Twenty-eight patients were identified, with baseline mean [Na]s of 112.7 ± 6.6 mmol/L versus 117 ± 4.3mmol/L ( = .06) in those receiving (n = 16) and not receiving DDAVP (n = 12), respectively. The DDAVP group had a more rapid [Na]s correction on the first day compared with those not receiving DDAVP, 7.7 ± 3.8 mmol/L/d versus 5.1 ± 2.0 mmol/L/d ( = .04). On the second day, there was a similar rate of [Na]s correction between groups: 1.3 ± 4.3 mmol/L/d versus 2.6 ± 3.2 mmol/L/d ( = .39), respectively. Overall, there was no difference in [Na]s correction after 48 hours between those who received DDAVP and those who did not: 121.7 ± 7.5 mmol/L versus 124.8 ± 5.7 mmol/L ( = .24). Patients who had experienced an overcorrection were successfully treated with DDAVP (n = 5), so that no patient had an ongoing overcorrection by 48 hours.

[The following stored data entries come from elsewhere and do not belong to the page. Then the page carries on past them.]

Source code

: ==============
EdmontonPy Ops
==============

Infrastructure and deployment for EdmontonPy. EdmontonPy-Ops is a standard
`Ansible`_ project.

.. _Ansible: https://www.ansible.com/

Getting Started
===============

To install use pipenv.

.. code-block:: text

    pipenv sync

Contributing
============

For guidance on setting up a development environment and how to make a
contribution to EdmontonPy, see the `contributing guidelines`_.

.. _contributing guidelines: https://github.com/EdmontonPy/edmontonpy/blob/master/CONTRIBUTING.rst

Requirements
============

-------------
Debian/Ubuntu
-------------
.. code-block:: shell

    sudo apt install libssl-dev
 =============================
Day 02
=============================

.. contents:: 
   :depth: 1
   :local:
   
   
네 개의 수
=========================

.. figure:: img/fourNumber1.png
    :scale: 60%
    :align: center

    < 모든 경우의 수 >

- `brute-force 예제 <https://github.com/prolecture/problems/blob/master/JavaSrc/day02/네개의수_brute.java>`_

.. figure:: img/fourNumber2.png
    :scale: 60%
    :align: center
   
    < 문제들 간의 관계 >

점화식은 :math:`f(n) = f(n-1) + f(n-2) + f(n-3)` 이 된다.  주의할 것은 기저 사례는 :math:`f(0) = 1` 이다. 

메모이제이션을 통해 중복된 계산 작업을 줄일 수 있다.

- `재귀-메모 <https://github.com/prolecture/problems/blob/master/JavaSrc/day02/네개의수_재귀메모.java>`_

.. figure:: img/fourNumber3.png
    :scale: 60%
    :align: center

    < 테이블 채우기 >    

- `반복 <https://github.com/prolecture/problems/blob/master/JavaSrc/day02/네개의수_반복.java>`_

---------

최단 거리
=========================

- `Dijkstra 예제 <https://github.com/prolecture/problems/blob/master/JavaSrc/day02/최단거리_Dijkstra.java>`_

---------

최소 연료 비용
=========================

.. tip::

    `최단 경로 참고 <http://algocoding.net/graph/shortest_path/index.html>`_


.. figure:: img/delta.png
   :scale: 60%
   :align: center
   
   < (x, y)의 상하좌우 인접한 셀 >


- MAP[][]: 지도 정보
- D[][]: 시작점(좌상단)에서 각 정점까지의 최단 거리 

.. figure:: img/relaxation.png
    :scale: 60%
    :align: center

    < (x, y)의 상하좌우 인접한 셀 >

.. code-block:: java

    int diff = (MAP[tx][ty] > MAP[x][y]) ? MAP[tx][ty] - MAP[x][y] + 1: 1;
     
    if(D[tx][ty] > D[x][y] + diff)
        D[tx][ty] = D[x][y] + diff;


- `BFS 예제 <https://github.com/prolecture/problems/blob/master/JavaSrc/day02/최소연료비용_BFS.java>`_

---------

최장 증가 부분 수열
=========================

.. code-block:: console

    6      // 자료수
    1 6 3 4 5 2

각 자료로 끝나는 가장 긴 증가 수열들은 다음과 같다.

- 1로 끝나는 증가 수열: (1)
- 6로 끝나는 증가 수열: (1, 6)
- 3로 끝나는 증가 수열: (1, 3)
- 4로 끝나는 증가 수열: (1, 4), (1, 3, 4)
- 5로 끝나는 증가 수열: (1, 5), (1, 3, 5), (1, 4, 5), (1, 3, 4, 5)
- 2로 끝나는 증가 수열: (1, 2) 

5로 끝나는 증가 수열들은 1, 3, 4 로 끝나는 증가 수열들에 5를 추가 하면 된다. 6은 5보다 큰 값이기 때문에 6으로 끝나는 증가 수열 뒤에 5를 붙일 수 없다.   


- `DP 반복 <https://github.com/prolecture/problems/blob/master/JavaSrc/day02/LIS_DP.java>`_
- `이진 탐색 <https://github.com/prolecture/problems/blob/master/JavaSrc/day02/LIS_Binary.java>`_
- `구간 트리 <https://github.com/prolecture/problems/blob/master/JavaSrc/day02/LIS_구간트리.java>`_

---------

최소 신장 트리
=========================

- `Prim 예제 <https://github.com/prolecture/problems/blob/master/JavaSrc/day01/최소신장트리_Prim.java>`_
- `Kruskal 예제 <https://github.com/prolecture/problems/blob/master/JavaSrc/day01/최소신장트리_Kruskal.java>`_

The limited sample size and lack of randomization preclude definitive conclusion on the additional benefit of DDAVP to standard care.
DDAVP appears to be safe and effective in the management of severe, hypovolemic hyponatremia, associated with similar [Na]s correction to those who did not receive DDAVP after 48 hours, despite an initial more rapid correction. A randomized trial should examine what benefit DDAVP confers in addition to standard care in the management of severe, hypovolemic hyponatremia.
在低钠血症治疗过程中,去氨加压素(DDAVP)预防或治疗血清钠浓度([Na]s)快速纠正的作用仍不明确。
评估在严重低血容量性低钠血症治疗的最初48小时内使用DDAVP的情况。主要研究假设是,与未接受DDAVP的患者相比,使用DDAVP会减缓[Na]s的纠正速度。
一项回顾性观察比较研究。
加拿大一家三级中心。
2015年11月起的12个月内,所有因严重低血容量性低钠血症([Na]s < 125 mmol/L)转诊至肾脏病科的住院患者。
主要结局指标是治疗48小时后的[Na]s。还测量了住院时间。
根据患者在治疗的最初48小时内是否接受DDAVP进行分组,并使用线性回归比较组间的[Na]s纠正情况。采用探索性多变量线性回归模型,对糖尿病状态、活动性恶性肿瘤、入住重症监护病房(ICU)和高渗盐水的使用情况进行校正。
共纳入28例患者,接受DDAVP组(n = 16)和未接受DDAVP组(n = 12)的基线平均[Na]s分别为112.7 ± 6.6 mmol/L和117 ± 4.3 mmol/L(P = 0.06)。与未接受DDAVP的患者相比,DDAVP组在第一天的[Na]s纠正速度更快,分别为7.7 ± 3.8 mmol/L/天和5.1 ± 2.0 mmol/L/天(P = 0.04)。在第二天,两组间的[Na]s纠正速度相似,分别为1.3 ± 4.3 mmol/L/天和2.6 ± 3.2 mmol/L/天(P = 0.39)。总体而言,接受DDAVP和未接受DDAVP的患者在48小时后的[Na]s纠正情况无差异:分别为121.7 ± 7.5 mmol/L和124.8 ± 5.7 mmol/L(P = 0.24)。发生纠正过度的患者经DDAVP成功治疗(n = 5),因此到48小时时没有患者仍存在持续的纠正过度情况。
样本量有限且缺乏随机分组,无法就DDAVP相对于标准治疗的额外益处得出明确结论。
DDAVP在严重低血容量性低钠血症的治疗中似乎是安全有效的,尽管最初纠正速度较快,但48小时后与未接受DDAVP的患者相比,[Na]s纠正情况相似。一项随机试验应研究在严重低血容量性低钠血症的治疗中,DDAVP除标准治疗外还能带来什么益处。